Images in the entries are to be skipped, and everything else is to be written out exactly.

BEGIN

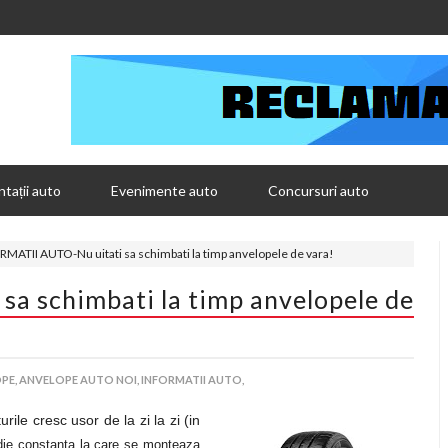
tații auto
Evenimente auto
Concursuri auto
MATII AUTO-Nu uitati sa schimbati la timp anvelopele de vara!
a schimbati la timp anvelopele de
PE,
ANVELOPE AUTO NOI,
INFORMATII AUTO,
urile cresc usor de la zi la zi (in
die constanta la care se monteaza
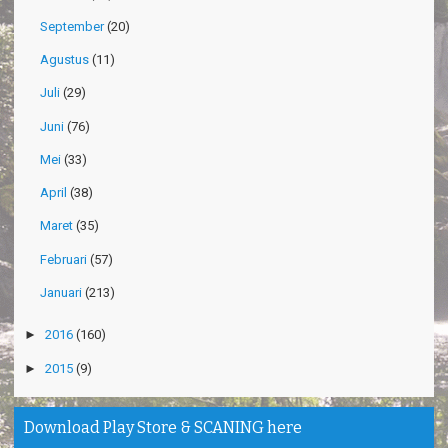
September
(20)
Agustus
(11)
Juli
(29)
Juni
(76)
Mei
(33)
April
(38)
Maret
(35)
Februari
(57)
Januari
(213)
►
2016
(160)
►
2015
(9)
Download Play Store & SCANING here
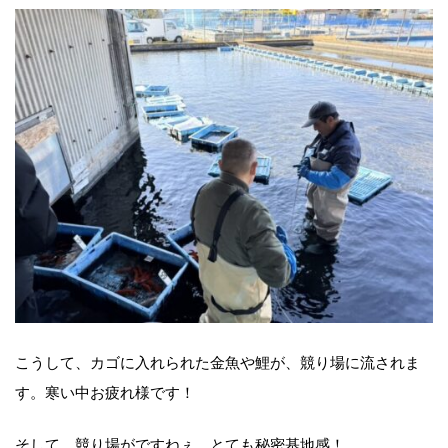
こうして、カゴに入れられた金魚や鯉が、競り場に流されま
す。寒い中お疲れ様です！
そして、競り場がですねぇ…とても秘密基地感！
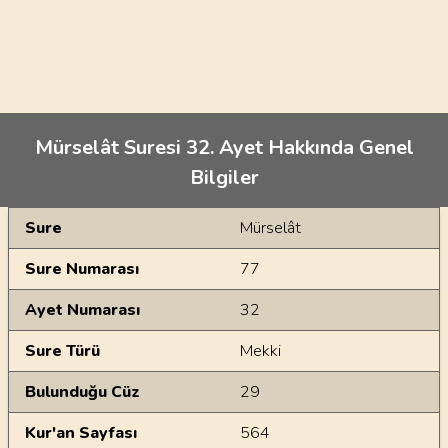
Mürselât Suresi 32. Ayet Hakkında Genel
Bilgiler
Genel Bilgiler
Sure
Mürselât
Sure Numarası
77
Ayet Numarası
32
Sure Türü
Mekki
Bulunduğu Cüz
29
Kur'an Sayfası
564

END

# Reply
tații auto
Evenimente auto
Concursuri auto
MATII AUTO-Nu uitati sa schimbati la timp anvelopele de vara!
a schimbati la timp anvelopele de
PE,
ANVELOPE AUTO NOI,
INFORMATII AUTO,
urile cresc usor de la zi la zi (in
die constanta la care se monteaza
September
(20)
Agustus
(11)
Juli
(29)
Juni
(76)
Mei
(33)
April
(38)
Maret
(35)
Februari
(57)
Januari
(213)
►
2016
(160)
►
2015
(9)
Download Play Store & SCANING here
こうして、カゴに入れられた金魚や鯉が、競り場に流されま
す。寒い中お疲れ様です！
そして、競り場がですねぇ…とても秘密基地感！
Mürselât Suresi 32. Ayet Hakkında Genel
Bilgiler
Genel Bilgiler
Sure
Mürselât
Sure Numarası
77
Ayet Numarası
32
Sure Türü
Mekki
Bulunduğu Cüz
29
Kur'an Sayfası
564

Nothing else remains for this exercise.